Skills were designed for single-agent, session-bounded use. As systems grow toward multi-agent coordination, the skill model creates a new gap: capability propagates across the workflow, but architectural constraints do not.

One agent can follow the right procedure, pass the work to the next agent, and that agent can also follow the right procedure — while the system as a whole drifts from its architectural intent. The procedures were correct. The constraints were never enforced.

Orchestration amplifies the gap because every handoff is a point where governance needs to travel with the work. Skills do not include governance as a component. They solve a different problem.

The emerging AI development stack

Context engineering, agent skills, orchestration, governance, and verification are not competing approaches. They are different layers of the same stack, each solving a different reliability problem.

06
Verification — deterministically validate that outputs match architectural intent
05
Governance — constrain behavior to architectural intent across every execution surface
04
Orchestration — coordinate agents, tools, and multi-step workflows
03
Context engineering — help agents retain and retrieve information across sessions
02
Memory — persist session state, decisions, and historical context
01
Agent skills — teach agents how to perform tasks consistently

Governance is the layer between orchestration and verification — the point where architectural intent becomes enforceable rather than aspirational.

Skills help agents act consistently. Governance helps systems remain consistent. Reusable capabilities are not the same thing as enforceable architectural intent.

Mneme treats architectural decisions as enforceable project memory, so governance can travel with the agent workflow instead of living only in review.

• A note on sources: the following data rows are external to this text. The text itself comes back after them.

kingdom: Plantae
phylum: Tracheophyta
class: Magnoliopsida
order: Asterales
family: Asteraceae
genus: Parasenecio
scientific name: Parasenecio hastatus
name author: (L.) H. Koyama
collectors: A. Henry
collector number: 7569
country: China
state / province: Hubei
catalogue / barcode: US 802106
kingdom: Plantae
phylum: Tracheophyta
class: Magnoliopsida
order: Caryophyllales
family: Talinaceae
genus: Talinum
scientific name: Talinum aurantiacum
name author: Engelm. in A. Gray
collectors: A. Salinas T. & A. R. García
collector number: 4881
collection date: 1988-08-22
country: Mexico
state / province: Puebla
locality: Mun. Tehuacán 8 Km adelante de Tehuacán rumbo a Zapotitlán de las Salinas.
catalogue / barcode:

Frequently asked questions

Are agent skills bad or insufficient?+
No. Agent skills are a genuine and useful layer. They reduce repeated instruction, improve task-level consistency, and accelerate agent execution. The argument here is not that skills are insufficient in some absolute sense — it is that skills were never designed to solve the constraint enforcement problem. They solve the capability consistency problem. Both are worth solving, and they require different infrastructure.
Can I use both agent skills and governance?+
Yes — and in most production systems, you need both. Skills handle the how: consistent procedures, reusable workflows, task acceleration. Governance handles the what-must-not: architectural invariants, policy constraints, deterministic enforcement. They operate at different points in the stack and address different failure modes. A system with great skills but no governance will still drift. A system with strong governance but no skills will still be slow and inconsistent at the task level.
Is Mneme just a skill library for governance?+
No. Mneme is a governance infrastructure layer: it encodes architectural decisions as machine-evaluable constraints, enforces them at the hook level, and propagates them across every agent and CI surface that touches your codebase. A skill library packages reusable procedures. Mneme packages reusable architectural constraints with deterministic enforcement semantics — same constraint, same codebase state, same verdict, every run.
At what point does the governance gap appear?+
The governance gap typically becomes visible at the point where agent output is fast enough that human review is no longer the primary quality gate. In single-agent, human-reviewed workflows, the reviewer catches drift before it compounds. As agent velocity increases, review queues grow faster than they can be processed, and drift accumulates between review cycles. Governance infrastructure closes this gap by enforcing constraints at the point of generation rather than at the point of review.